Python Forum

Full Version: Write sql data or CSV Data into parquet file
You're currently viewing a stripped down version of our content. View the full version with proper formatting.
Hi Team,

How to write SQL Table data to parquet file. and compress to gzip.
SQL Table data size is 60gb.

or from writing sql data to csv first and then writing to parquet.

Pandas is slow or Cant handle data of 60 gb I think.
below is my attempted code.

---------Attempt to parquet sql table-----------------
for chunk in pd.read_sql_table('employee',connection,chunksize=1000):
	mylist.append(chunk)
df = pd.concat(mylist)
df.to_parquet('{path}.gzip', compression='gzip', index=False)


def to_parquet(data, path):
    df = pd.DataFrame(data)
    df.to_parquet('{path}.gzip', compression='gzip', index=False)
60GB is a big file! I can't imagine a 60GB csv file!

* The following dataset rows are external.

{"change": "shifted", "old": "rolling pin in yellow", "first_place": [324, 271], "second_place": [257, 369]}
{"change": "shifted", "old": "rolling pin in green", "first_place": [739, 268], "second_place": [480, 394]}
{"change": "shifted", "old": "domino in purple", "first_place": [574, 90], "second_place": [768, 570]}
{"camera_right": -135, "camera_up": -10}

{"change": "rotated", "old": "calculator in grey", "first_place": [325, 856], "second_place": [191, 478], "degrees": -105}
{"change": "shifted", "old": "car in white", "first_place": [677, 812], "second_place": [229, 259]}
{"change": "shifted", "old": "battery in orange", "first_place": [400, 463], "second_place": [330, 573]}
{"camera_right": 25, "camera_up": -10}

When you export the data from MySQL, SELECT 10 000 rows or something like that and export that as csv, then you have nice manageable file size.
I don't understand everything from the code you show us. I see you are using variables that are not defined. I guess the code produces an error message. You should always include the full error message.

Although don't understand everything, I will show you the lines I think give problems.
mylist.append(chunk)
df = pd.concat(mylist)

  1. You are appending chunk to mylist, but you did not define mylist.
  2. By saving all the data in mylist, you will have all the data in memory. As you know, you don't have enough RAM to store 60GB. You should write each chunk immediately to the destination and not save it.
  3. You are also adding mylist to df. Again, the used memory accumulates. Again this step is not needed when you process the chunk immediately.

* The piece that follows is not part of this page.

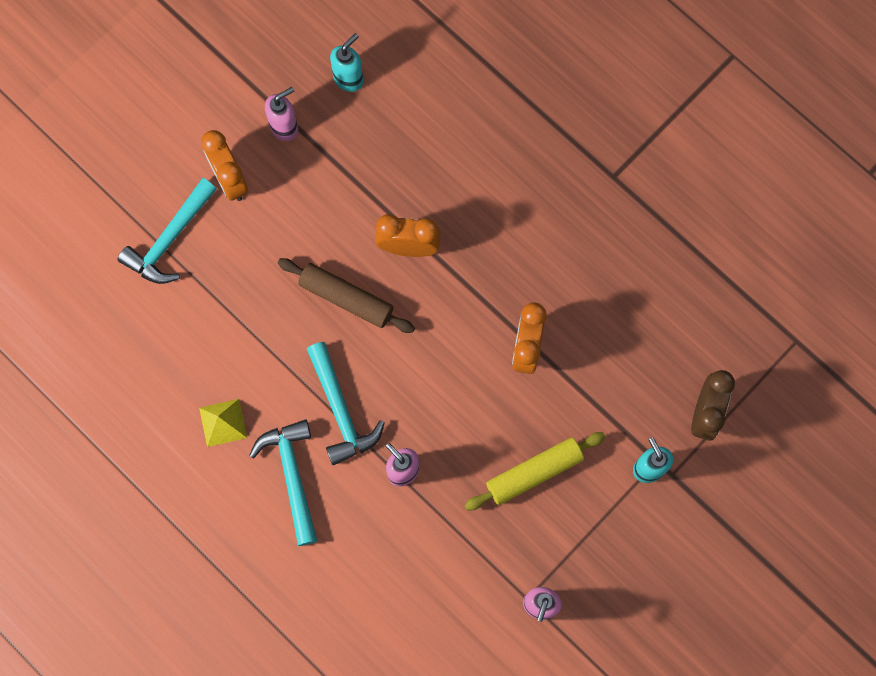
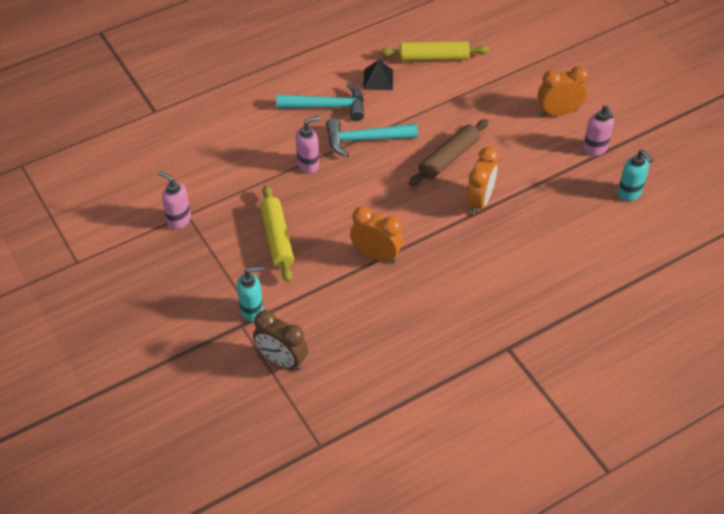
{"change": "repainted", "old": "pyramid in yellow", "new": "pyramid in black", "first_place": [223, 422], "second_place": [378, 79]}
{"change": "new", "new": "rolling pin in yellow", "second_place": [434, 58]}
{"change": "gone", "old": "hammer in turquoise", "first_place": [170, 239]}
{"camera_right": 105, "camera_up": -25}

df.to_parquet('{path}.gzip', compression='gzip', index=False)

  1. You did not define {path}. If you do so, you also need to make an f-string of the parameter.
  2. I think you can immediately write the chunk to parquet, like this:
    chunk.to_parquet(f'{path}.gzip', compression='gzip', index=False)





def to_parquet(data, path):

  1. Here it seems you are redefining pandas to_parquet() function. This seems a dangerous action to me.

[\python]
  1. You used the backslash instead of the slash. That is why your code does not look good.

Please let us know if this helps you.